Make gemmlowp able to run with multi-threads.

  - The most recent gemmlowp rebase changed the default value of
    MaxNumThreads from 0 to 1, which means by default it is running
    single-threaded.
  - This change reset MaxNumThreads to 0 for BNNM Intrinsic.

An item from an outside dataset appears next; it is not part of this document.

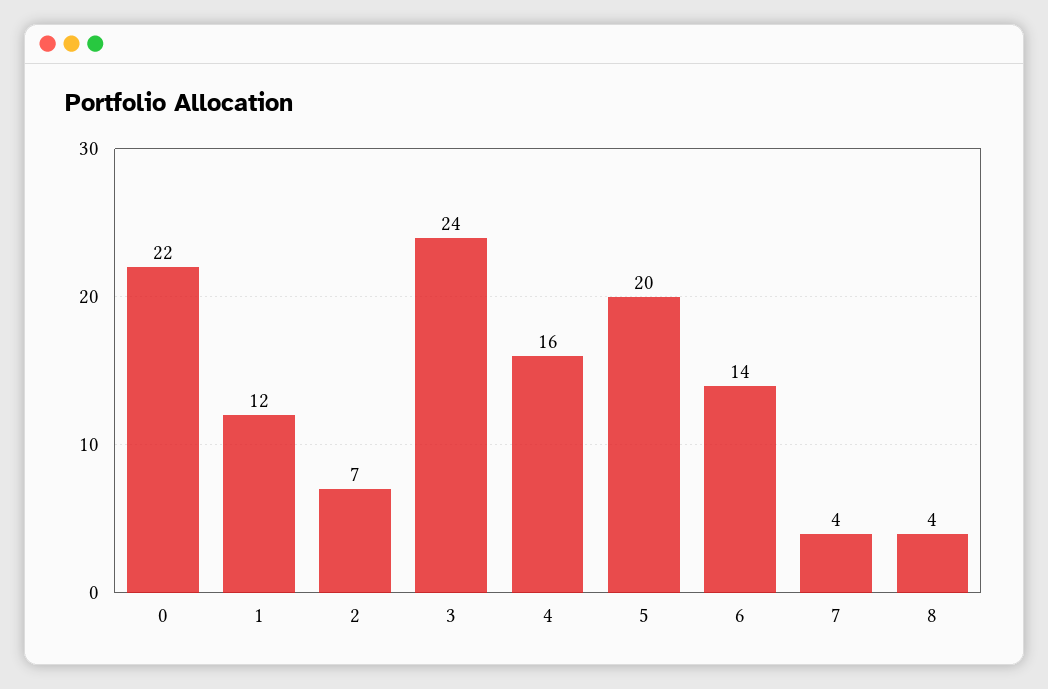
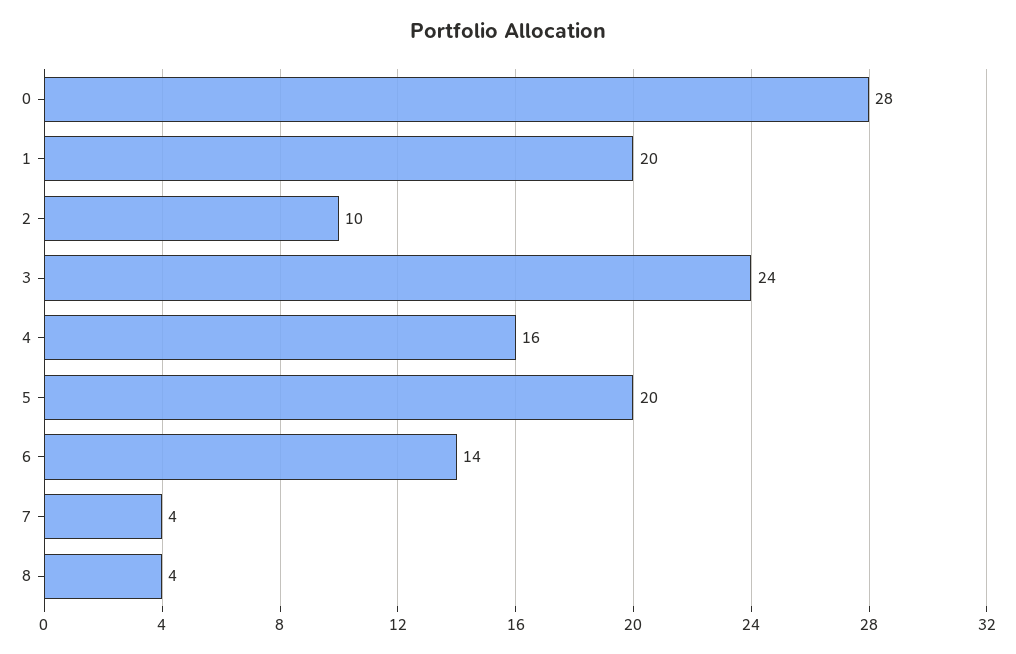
0: 22 -> 28
1: 12 -> 20
2: 7 -> 10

Exempt-From-Owner-Approval: Only current owner is this a mailing list
android-renderscript-dev+review@google.com
And mailing lists aren't currently supported.

Test: mm
Test: Verified the performance increase is about 2~3X on sailfish.
Test: All BLAS CTS pass
Change-Id: I01dda1915f4d427547dbd907c4533771b7669593
diff --git a/cpu_ref/rsCpuIntrinsicBLAS.cpp b/cpu_ref/rsCpuIntrinsicBLAS.cpp
index 4b08634..d60a3b9 100644
--- a/cpu_ref/rsCpuIntrinsicBLAS.cpp
+++ b/cpu_ref/rsCpuIntrinsicBLAS.cpp
@@ -877,6 +877,10 @@
 #endif
 
     // Using gemmlowp to calculate the low precision 8 bit GEMM.
+    // Set MaxNumThreads to 0. The value 0 lets the implementation query
+    // the system to determine the number of hardware threads
+    gemmlowp::eight_bit_int_gemm::SetMaxNumThreads(0);
+
     bool transpose_a = true;
     bool transpose_b = false;
     bool transpose_c = true;